▸ **Activity 1**
Condense the forum thread's paragraph beginning "So how many times have you re-activated" into a shorter version that keeps its main facts.
▸ **Activity 2**
Tally the lines of the records that contain the string "مرداد", treating case as significant, and give only the number.

▸ **Supplied text**

▶

# Windows 7 DSP vs. Retail



## King Wookie (Oct 27, 2009)

Ok. After being burnt with buying a DSP version of Vista, I'm wondering if anyone knows if the DSP version of 7 is also locked to one specific mb.

My thanks in advance for your feedback.


----------



## [Ion] (Oct 27, 2009)

King Wookie said:


> Ok. After being burnt with buying a DSP version of Vista, I'm wondering if anyone knows if the DSP version of 7 is also locked to one specific mb.
> 
> My thanks in advance for your feedback.



I think you mean OEM.  Yes, OEM versions of Windows 7 are in theory tied to a specific motherboard, but a call to M$ will allow you to activate it on a new mobo 90% of the time.


----------



## EnglishLion (Oct 27, 2009)

[Ion] said:


> I think you mean OEM.  Yes, OEM versions of Windows 7 are in theory tied to a specific motherboard, but a call to M$ will allow you to activate it on a new mobo 90% of the time.



So how many times have you re-activated a win7 copy to come up with that 90%?  I'd say at the moment we really don't know how MS will react to re-activating win7 as it's too soon.  Certainly with XP they were quite lax and with vista a bit tighter.  Considering how much money they didn't make on vista they might want to capitalise on win7.

◀

▸ **Data**
▶

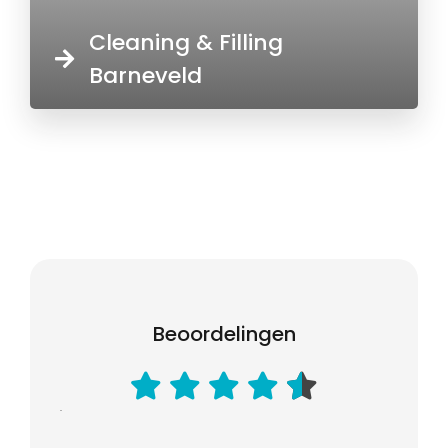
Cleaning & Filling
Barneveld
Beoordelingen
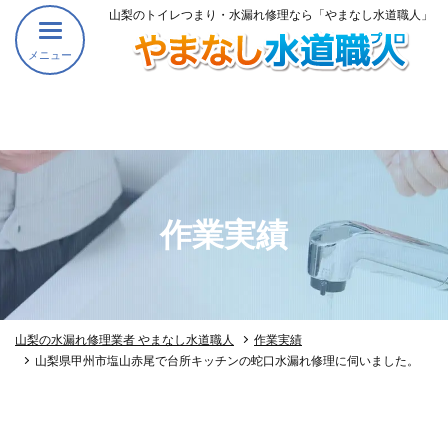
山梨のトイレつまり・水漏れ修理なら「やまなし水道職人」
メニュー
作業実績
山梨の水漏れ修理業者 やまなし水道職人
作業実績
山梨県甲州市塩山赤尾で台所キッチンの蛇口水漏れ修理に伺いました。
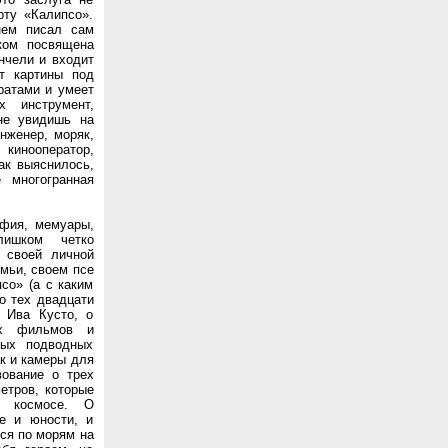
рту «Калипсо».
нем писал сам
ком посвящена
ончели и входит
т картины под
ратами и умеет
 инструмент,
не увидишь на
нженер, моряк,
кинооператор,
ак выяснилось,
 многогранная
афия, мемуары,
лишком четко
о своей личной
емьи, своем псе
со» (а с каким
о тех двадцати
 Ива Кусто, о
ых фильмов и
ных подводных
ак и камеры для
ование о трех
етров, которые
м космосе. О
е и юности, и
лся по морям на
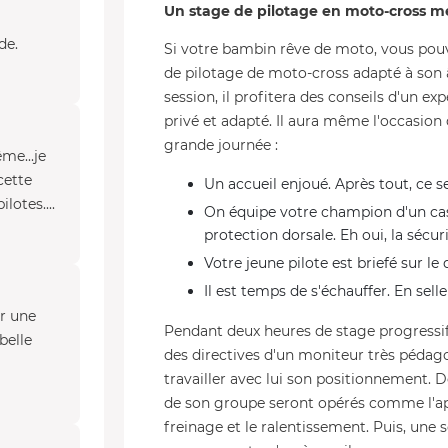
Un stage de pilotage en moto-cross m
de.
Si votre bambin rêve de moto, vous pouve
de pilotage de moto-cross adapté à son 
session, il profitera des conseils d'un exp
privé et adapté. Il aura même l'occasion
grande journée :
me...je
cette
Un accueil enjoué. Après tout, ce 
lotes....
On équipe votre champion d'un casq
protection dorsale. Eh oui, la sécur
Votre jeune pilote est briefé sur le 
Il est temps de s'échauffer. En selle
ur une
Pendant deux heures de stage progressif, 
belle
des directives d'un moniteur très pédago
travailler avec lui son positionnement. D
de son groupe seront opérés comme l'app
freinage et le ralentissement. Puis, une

◀
▶

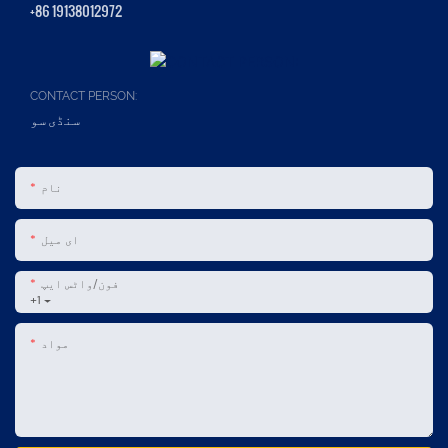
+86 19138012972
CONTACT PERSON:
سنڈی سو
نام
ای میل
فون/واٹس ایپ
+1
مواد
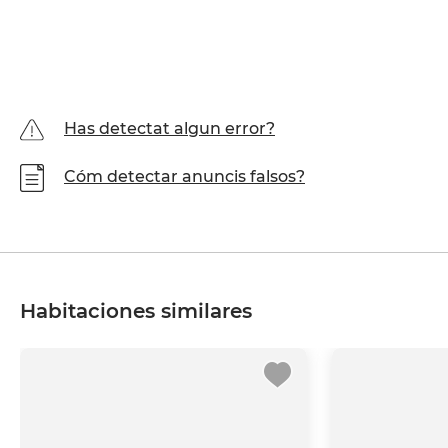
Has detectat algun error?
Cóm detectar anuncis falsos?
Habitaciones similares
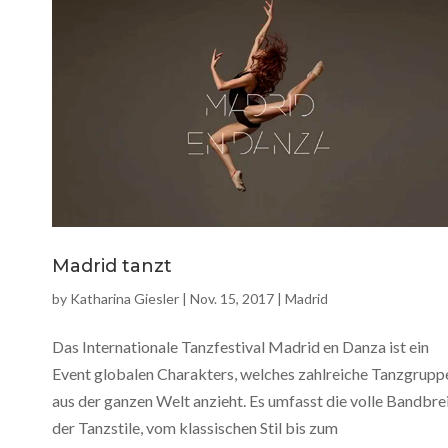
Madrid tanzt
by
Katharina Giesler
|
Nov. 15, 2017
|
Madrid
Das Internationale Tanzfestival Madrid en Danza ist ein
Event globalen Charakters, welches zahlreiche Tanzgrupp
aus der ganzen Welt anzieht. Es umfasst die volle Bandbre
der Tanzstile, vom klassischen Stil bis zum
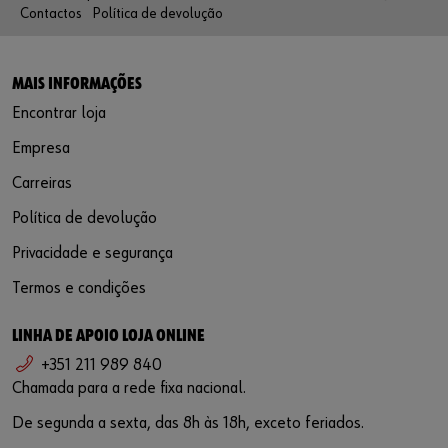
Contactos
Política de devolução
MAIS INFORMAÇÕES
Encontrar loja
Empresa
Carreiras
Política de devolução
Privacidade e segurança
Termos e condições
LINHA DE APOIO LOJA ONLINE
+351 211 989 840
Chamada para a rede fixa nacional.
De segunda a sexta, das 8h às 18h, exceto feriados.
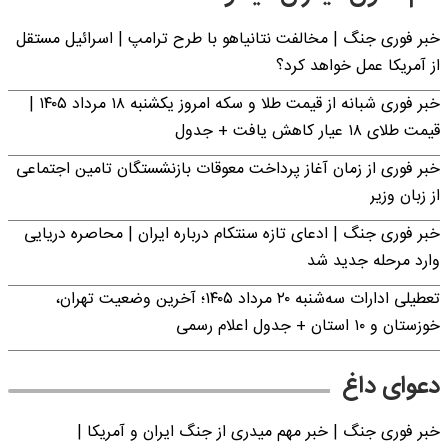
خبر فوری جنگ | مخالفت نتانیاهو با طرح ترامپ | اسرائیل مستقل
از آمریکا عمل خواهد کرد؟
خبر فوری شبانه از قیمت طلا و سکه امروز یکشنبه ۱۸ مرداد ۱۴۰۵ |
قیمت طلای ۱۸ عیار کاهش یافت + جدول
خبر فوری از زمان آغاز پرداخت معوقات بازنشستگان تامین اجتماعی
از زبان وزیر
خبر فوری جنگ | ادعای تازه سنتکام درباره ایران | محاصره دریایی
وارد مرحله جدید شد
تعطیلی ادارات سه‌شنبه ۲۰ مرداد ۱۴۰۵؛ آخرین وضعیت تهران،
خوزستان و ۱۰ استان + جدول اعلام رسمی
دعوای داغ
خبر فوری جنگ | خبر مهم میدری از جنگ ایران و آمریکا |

◀
▶

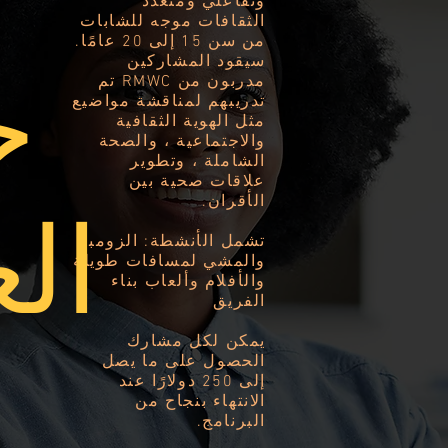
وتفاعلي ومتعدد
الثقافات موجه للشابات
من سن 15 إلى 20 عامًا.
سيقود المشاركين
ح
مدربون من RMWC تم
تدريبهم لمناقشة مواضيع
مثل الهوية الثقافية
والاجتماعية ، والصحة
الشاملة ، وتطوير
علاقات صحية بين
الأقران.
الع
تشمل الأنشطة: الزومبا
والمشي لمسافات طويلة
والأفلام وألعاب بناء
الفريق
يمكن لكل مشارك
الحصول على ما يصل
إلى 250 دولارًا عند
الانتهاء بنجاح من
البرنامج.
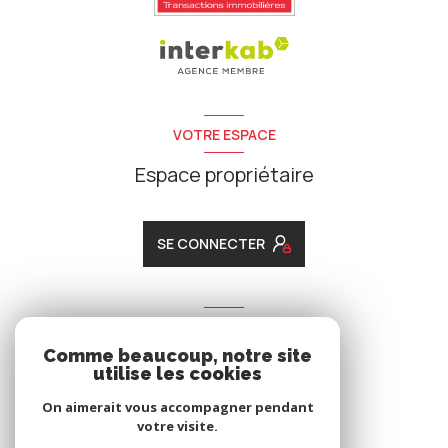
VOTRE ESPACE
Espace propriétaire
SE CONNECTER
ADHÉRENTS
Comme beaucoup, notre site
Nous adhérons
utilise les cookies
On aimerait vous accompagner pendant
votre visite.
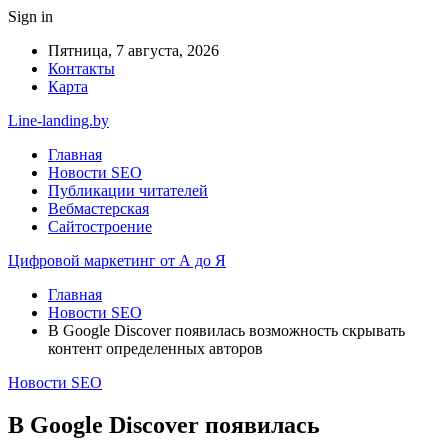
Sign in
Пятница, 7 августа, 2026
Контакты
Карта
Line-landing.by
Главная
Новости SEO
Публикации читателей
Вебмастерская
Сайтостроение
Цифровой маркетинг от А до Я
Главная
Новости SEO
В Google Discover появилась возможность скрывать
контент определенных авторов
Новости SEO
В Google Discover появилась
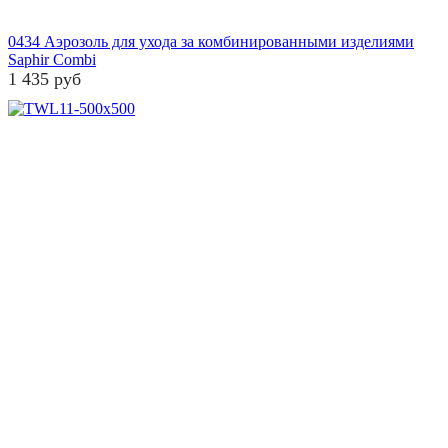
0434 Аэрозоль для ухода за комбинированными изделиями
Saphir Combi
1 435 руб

◀

▸ **Output 1**
It asks how many Windows 7 reactivations support the 90% figure. It is too soon to know how Microsoft will handle reactivating Windows 7. Microsoft was quite lax with XP and a bit tighter with Vista. Because Vista earned less than expected, Microsoft may want to capitalize on Windows 7.

▸ **Output 2**
2